### Exercise goal
Copy every line of the listing below word for word, leaving out the pictures.

### Data excerpts
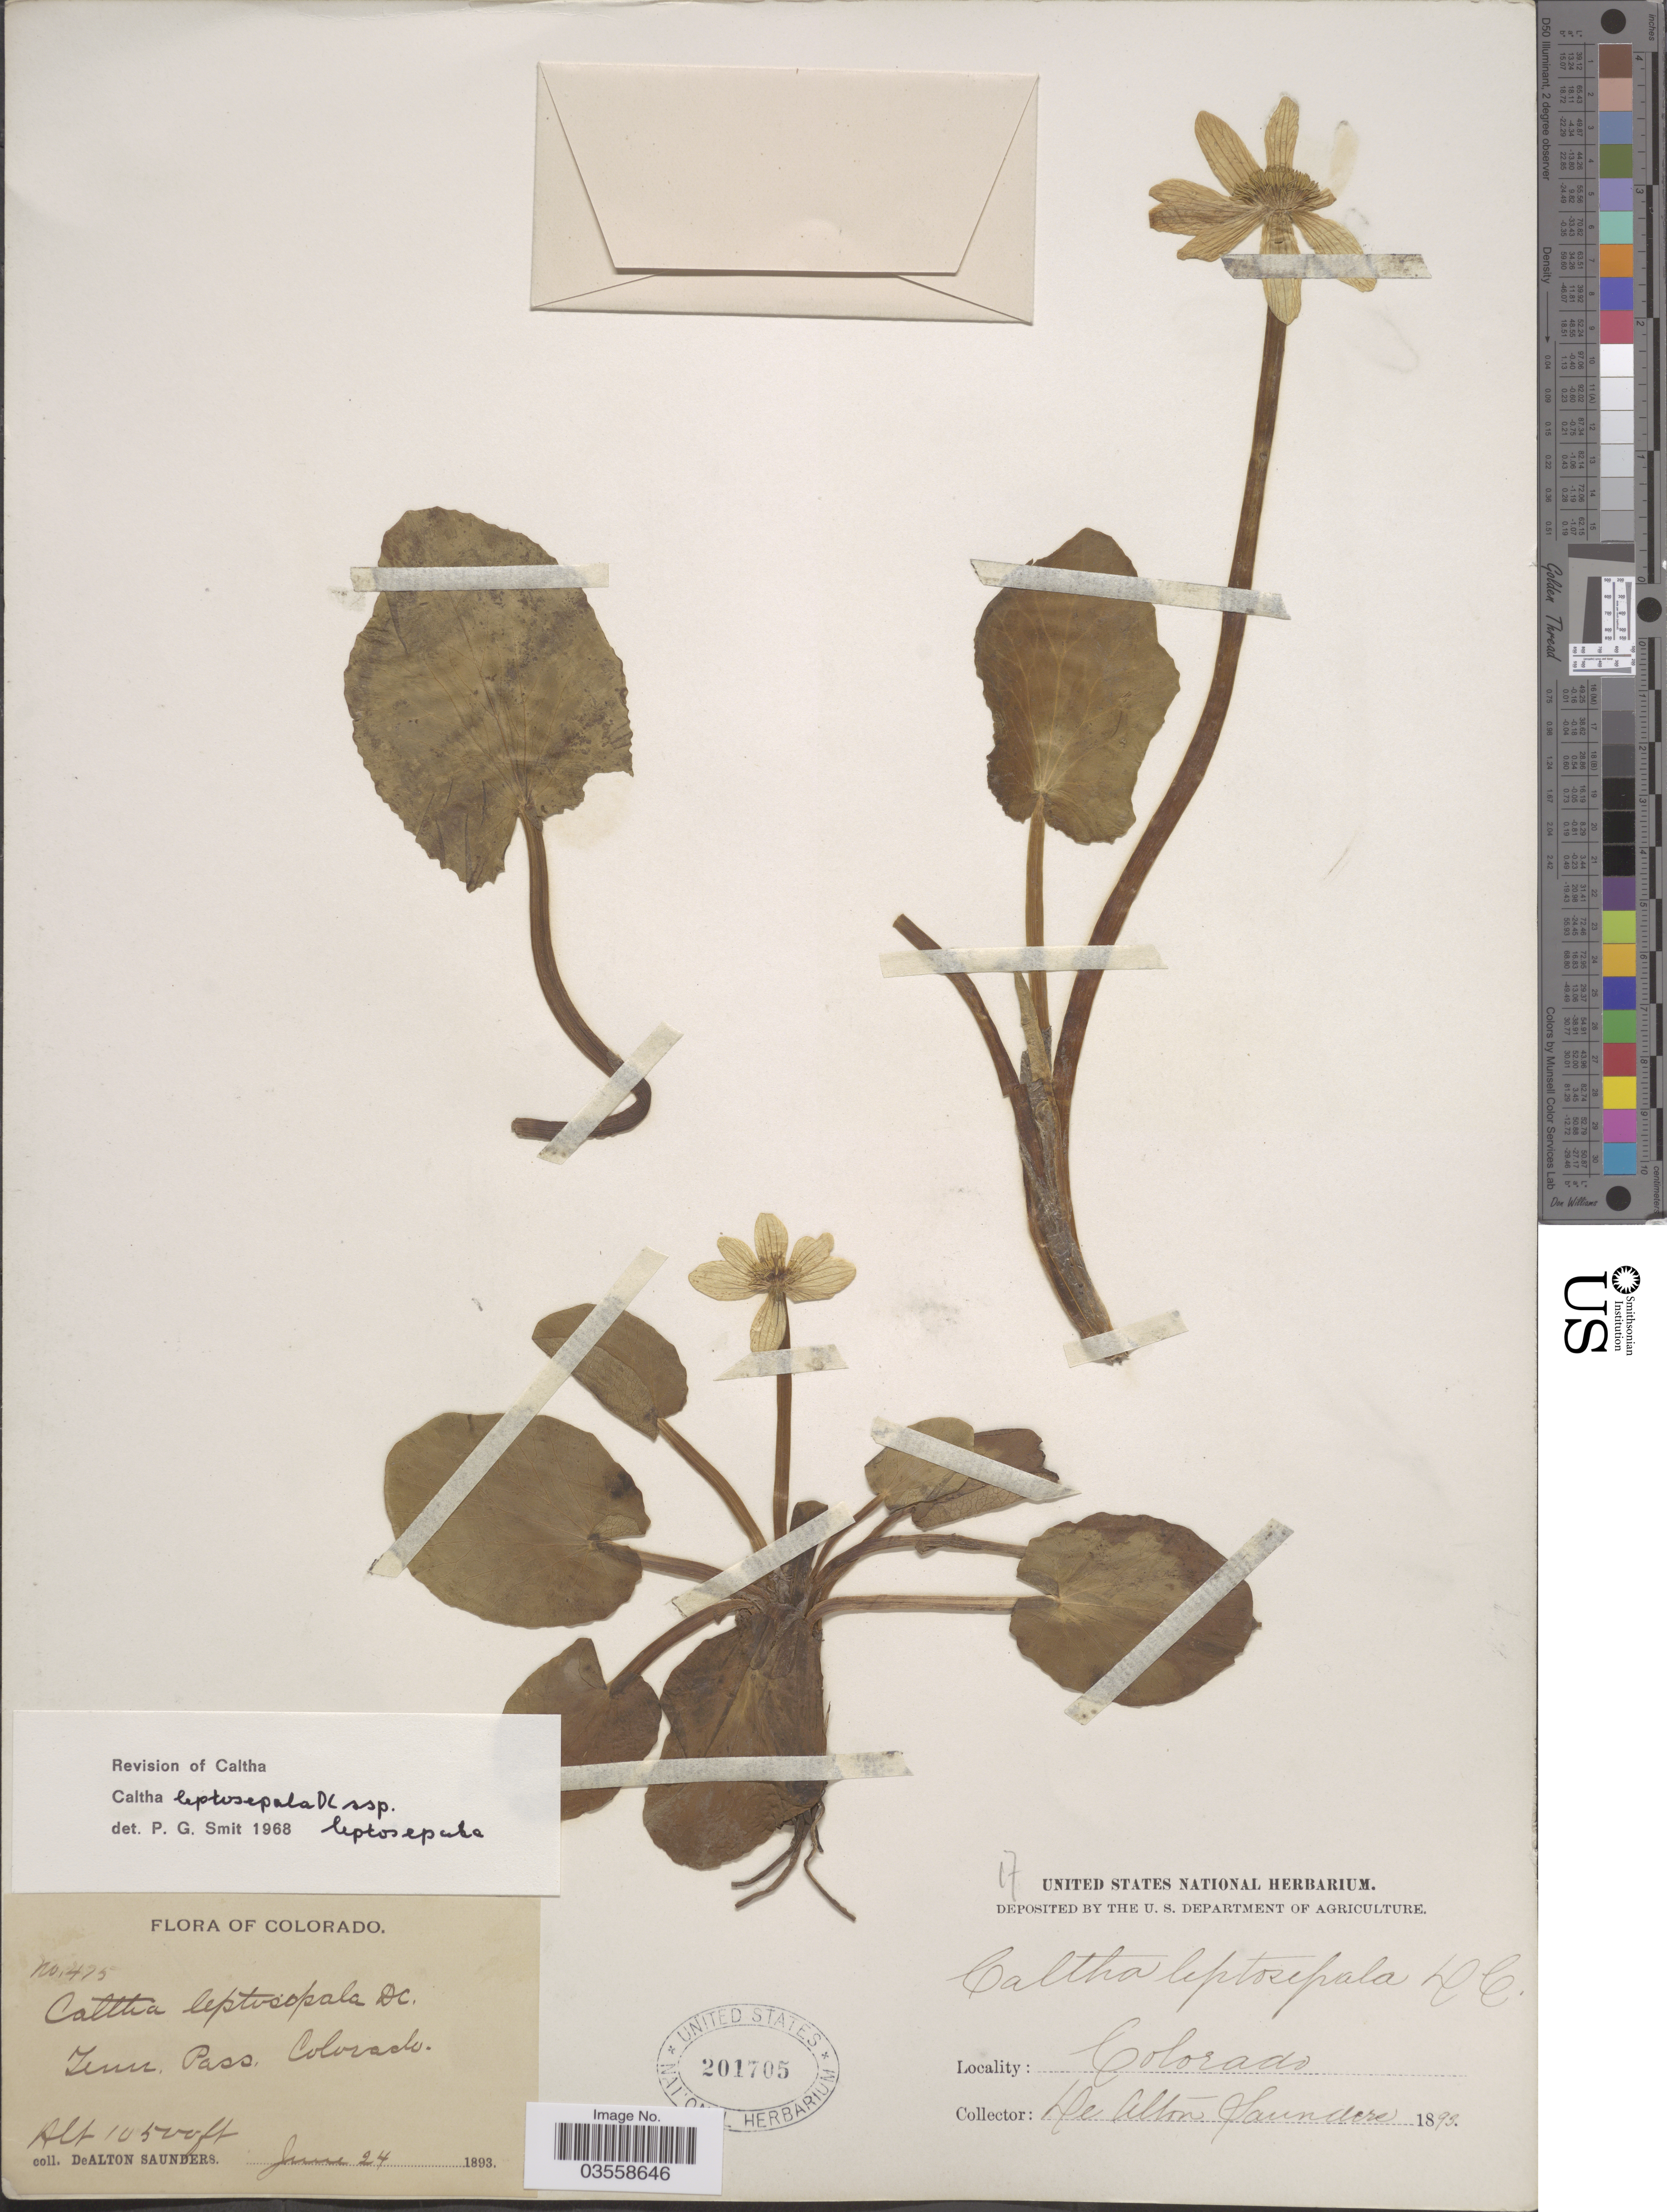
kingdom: Plantae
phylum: Tracheophyta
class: Magnoliopsida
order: Ranunculales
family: Ranunculaceae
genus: Caltha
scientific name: Caltha leptosepala subsp. leptosepala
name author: DC.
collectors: D. A. Saunders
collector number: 475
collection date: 1893-06-24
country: United States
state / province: Colorado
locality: Tenn. Pass.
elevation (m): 3200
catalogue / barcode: US 201705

### Solution for this task
kingdom: Plantae
phylum: Tracheophyta
class: Magnoliopsida
order: Ranunculales
family: Ranunculaceae
genus: Caltha
scientific name: Caltha leptosepala subsp. leptosepala
name author: DC.
collectors: D. A. Saunders
collector number: 475
collection date: 1893-06-24
country: United States
state / province: Colorado
locality: Tenn. Pass.
elevation (m): 3200
catalogue / barcode: US 201705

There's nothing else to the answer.